▸ EXERCISE INSTRUCTIONS:
1. In the GrowerIQ podcast transcript, which organization does Shlomo Booklin say the Israeli government's war was mostly fought against?
2. List every country named in the GrowerIQ podcast transcript.
3. Write the next part of the GrowerIQ podcast transcript, picking up after its final sentence.
** Opening EXERCISE TEXT block **
Tune in now and start reaching your potential!

Transcript

Steve Looi 0:05
Hello, everyone, I’m Steven Looi and this is the GrowerIQ podcast. In our very first episode, we talked to Shlomo Booklin, commercial cannabis grow-guru about his first experience with medical cannabis, and about his surprising career in the legal cannabis industry. Enjoy.

I started off by asking Shlomo to tell us about his first exposure to cannabis.

Shlomo Booklin 0:27
I lived in Israel and like every other Israeli had to do – the army service is compulsory. And unfortunately, during that time – it was ’82, ’83, ’84, there was the war between Israel and Lebanon. You probably grew up too young to remember that.

However, today, it’s still considered – that was still considered to be the same as what Vietnam did for the Americans. It’s definitely divided the nation into roads. A useless road, there was no war that had any justification, maybe a political gain, but nothing existing or essential, in terms of threatening the borders or any threat. It was like a political war of the Israeli government against mostly the PLO, the Palestinian Liberation Organization, that used to be a terrorist group. And we were basically stationed in the north of Lebanon close to the north of Israel border. And it was more of a nuisance and again, as I said, there was no justification to live the full deployment of the full Israeli army to deal with a couple of guys with a Kalashnikov.

However, we did go there and over the next 10 years – I wasn’t there for the full 10 years – but over the next 10 years, probably next to 2000 soldiers died for a stupid and useless reason. And, as I said, it divided the country. Still today, it’s a very deep scar in Israeli history. During my army service, as the army and war can be nasty, I was facing a lot. I had seen witnesses; a lot of things happened to a very close colleague of mine who’d been a really good friend of mine. We were hanging in Chile – we used to be very, very good friends and close friends. He lost two legs. I was too embarrassed to see him anymore. Another friend of mine, very close, we slept in the same tent together. He put a bullet in his head and completely died on my shoulder.
** Closing EXERCISE TEXT block **
** Opening INPUT DATA block **
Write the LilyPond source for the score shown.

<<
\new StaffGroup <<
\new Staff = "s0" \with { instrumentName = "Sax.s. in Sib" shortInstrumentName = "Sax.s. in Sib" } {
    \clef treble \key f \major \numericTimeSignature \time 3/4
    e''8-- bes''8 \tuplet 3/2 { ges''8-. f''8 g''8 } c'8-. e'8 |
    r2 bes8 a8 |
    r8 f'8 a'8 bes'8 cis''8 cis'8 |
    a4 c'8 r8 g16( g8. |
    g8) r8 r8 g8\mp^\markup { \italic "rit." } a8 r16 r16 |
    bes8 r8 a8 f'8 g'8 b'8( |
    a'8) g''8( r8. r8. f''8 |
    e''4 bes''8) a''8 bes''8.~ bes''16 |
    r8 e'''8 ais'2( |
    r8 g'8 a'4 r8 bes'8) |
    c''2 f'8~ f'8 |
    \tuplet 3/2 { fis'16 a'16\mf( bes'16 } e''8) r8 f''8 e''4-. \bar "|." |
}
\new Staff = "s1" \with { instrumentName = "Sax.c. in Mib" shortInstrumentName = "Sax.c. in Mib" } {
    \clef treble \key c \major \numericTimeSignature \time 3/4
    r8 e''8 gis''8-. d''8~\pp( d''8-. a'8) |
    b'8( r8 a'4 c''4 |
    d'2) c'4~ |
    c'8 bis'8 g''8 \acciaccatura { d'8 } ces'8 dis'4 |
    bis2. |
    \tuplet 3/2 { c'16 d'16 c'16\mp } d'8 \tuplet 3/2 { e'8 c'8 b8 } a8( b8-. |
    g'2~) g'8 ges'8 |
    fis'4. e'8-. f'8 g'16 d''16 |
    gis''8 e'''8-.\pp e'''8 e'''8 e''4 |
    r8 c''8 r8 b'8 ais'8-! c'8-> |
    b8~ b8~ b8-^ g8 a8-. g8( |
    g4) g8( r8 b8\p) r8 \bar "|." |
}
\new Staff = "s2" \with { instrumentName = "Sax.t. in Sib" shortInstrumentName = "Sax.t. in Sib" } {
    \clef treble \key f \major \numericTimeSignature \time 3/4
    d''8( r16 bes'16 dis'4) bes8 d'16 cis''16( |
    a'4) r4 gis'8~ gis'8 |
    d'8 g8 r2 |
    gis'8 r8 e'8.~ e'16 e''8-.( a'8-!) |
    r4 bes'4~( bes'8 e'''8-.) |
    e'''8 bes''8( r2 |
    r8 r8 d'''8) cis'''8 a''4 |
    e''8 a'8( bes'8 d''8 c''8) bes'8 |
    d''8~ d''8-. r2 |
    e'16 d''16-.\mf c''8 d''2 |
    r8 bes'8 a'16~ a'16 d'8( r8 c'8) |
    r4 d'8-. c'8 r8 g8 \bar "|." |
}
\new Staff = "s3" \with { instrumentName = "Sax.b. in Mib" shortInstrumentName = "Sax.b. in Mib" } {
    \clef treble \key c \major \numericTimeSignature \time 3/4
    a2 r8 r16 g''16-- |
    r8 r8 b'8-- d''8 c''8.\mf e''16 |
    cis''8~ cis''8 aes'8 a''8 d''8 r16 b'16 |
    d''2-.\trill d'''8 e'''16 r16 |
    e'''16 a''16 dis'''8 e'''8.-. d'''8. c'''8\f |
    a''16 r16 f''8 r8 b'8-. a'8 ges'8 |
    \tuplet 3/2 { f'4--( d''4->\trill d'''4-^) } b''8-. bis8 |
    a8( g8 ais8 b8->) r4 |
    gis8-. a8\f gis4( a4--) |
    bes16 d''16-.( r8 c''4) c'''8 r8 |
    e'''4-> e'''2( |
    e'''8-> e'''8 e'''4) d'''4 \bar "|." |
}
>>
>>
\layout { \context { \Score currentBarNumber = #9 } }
** Closing INPUT DATA block **
▸ RESPONSES TO THE EXERCISE:
1. The PLO, the Palestinian Liberation Organization.

2. Israel, Lebanon, Vietnam, Chile

3.
And, those types of really, really horrible stories. Basically, I started to become – I had very bad reactions to this. At that time, obviously, no one knew what PTSD meant. It was basically called shellshock, or what that was the name.

Steve Looi 3:37
The term for that type of thing.

Shlomo Booklin 3:39
It was the name for the condition. But basically, I was having a nightmare. I couldn’t sleep for more than 10 minutes at night; I was afraid of the dark. I slept for two hours, for 10 minutes and then I woke up screaming and sweating all over. It took me probably 4 – 3,4 hours to calm myself down and remember I was home and then fell asleep again for 10, 20 minutes and woke up again.

I remember having a girlfriend at that time and this happened to us twice. She was just lying on me in bed and I was dreaming there was a dead body sitting on me and I pushed her all the way to the wall. It was because I thought I was dreaming that she was a dead body on me. And after twice I did that to her, she basically said “you’re a nutcase” and she dumped me. And I was definitely a nutcase. No doubt. I obviously didn’t do it on purpose and the medication that the doctors gave me basically made me into a zombie. I was walking with a look of a cow on my face. Walking aimlessly without any reason or rhyme or any purpose, just killing time. I was trying to sleep, I had to take a couple of pills that kind of knocked me over in the morning. Probably at nine o’clock, I woke up took another couple of pills. And as I said, walked around the house aimlessly doing nothing.

Steve Looi 5:24
Were you able to work or study during this period?

Shlomo Booklin 5:26
No, nothing. And I remember myself quoting myself one time sitting in front of the washing machine and trying to change the channel [in front of] the washer thinking that it was the TV. Couldn’t care less about the program.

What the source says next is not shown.